* Records:

☆ ☆ ☆ ☆ ☆ ☆ ☆

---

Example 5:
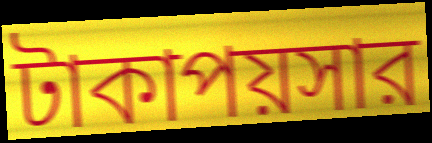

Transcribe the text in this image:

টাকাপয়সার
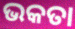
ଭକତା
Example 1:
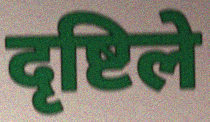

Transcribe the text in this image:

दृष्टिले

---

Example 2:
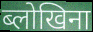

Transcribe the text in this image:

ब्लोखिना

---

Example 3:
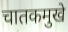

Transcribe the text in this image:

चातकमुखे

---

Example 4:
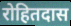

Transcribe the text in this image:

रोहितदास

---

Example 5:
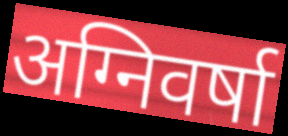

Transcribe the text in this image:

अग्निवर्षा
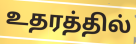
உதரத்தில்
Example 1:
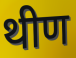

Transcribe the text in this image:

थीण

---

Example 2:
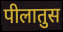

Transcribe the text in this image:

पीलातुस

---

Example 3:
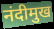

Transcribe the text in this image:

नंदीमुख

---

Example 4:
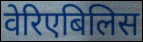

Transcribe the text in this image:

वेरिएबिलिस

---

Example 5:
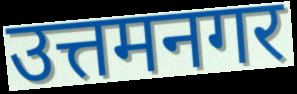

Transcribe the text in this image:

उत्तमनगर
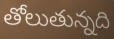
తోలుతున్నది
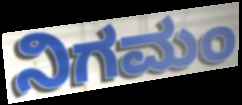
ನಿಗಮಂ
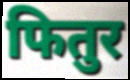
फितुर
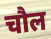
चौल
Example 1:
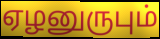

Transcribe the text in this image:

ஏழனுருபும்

☆ ☆ ☆ ☆ ☆ ☆ ☆

* Your instructions:
The data above must be written out again word for word, without its pictures.

* Written solution:
---

Example 5:

Transcribe the text in this image:

টাকাপয়সার
ଭକତା
Example 1:

Transcribe the text in this image:

दृष्टिले

---

Example 2:

Transcribe the text in this image:

ब्लोखिना

---

Example 3:

Transcribe the text in this image:

चातकमुखे

---

Example 4:

Transcribe the text in this image:

रोहितदास

---

Example 5:

Transcribe the text in this image:

अग्निवर्षा
உதரத்தில்
Example 1:

Transcribe the text in this image:

थीण

---

Example 2:

Transcribe the text in this image:

पीलातुस

---

Example 3:

Transcribe the text in this image:

नंदीमुख

---

Example 4:

Transcribe the text in this image:

वेरिएबिलिस

---

Example 5:

Transcribe the text in this image:

उत्तमनगर
తోలుతున్నది
ನಿಗಮಂ
फितुर
चौल
Example 1:

Transcribe the text in this image:

ஏழனுருபும்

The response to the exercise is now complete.